Raup Jutaan Rupiah dari Kerajinan Tas Berbahan Dasar Koran
Berawal dari coba-coba menganyam koran bekas, Kristanti Nareswari (32) kini meraup jutaan rupiah dari usahanya itu.
Penulis: akbar hari mukti | Editor: Catur waskito Edy
Laporan Wartawan Tribun Jateng, Akbar Hari Mukti
TRIBUNJATENG.COM, SOLO - Berawal dari coba-coba menganyam koran bekas, Kristanti Nareswari (32) kini meraup jutaan rupiah dari usahanya itu. Produk yang dihasilkan beranekaragam.
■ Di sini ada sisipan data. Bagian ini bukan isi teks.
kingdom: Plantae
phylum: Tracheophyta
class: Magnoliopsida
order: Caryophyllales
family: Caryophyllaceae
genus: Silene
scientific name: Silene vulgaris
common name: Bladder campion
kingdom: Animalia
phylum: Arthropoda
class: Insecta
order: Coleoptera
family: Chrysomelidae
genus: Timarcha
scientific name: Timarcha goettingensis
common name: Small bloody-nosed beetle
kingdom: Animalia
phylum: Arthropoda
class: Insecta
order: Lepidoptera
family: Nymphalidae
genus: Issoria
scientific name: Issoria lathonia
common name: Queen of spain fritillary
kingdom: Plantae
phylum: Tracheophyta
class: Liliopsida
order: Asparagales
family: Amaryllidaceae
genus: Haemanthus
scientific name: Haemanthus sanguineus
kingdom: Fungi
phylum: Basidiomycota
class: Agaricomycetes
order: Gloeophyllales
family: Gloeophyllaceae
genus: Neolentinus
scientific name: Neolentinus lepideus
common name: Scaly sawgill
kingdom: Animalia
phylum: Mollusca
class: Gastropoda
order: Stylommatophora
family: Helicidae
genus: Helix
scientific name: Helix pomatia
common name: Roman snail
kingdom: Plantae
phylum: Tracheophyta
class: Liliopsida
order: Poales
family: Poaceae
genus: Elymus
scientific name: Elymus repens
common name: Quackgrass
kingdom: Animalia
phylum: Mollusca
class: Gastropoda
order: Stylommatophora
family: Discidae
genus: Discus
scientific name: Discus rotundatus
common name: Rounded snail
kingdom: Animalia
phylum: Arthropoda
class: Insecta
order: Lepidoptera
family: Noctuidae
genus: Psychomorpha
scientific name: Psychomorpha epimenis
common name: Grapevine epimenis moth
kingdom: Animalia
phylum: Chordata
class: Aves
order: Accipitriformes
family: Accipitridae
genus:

Di antaranya tas, dompet, hingga topi.
Tribun Jateng berkesempatan menemui Kristanti di kawasan Gremet, Manahan, Solo, Jumat (23/11/2018).
Di sana Kristsnti bersama suaminya, Setyo, sedang menganyam produk dari koran bekas.
Kristanti menerangkan, pihaknya membuat kerajinan dari koran bekas dari tahun 2013. Saat itu dirinya sedang hamil anak pertama.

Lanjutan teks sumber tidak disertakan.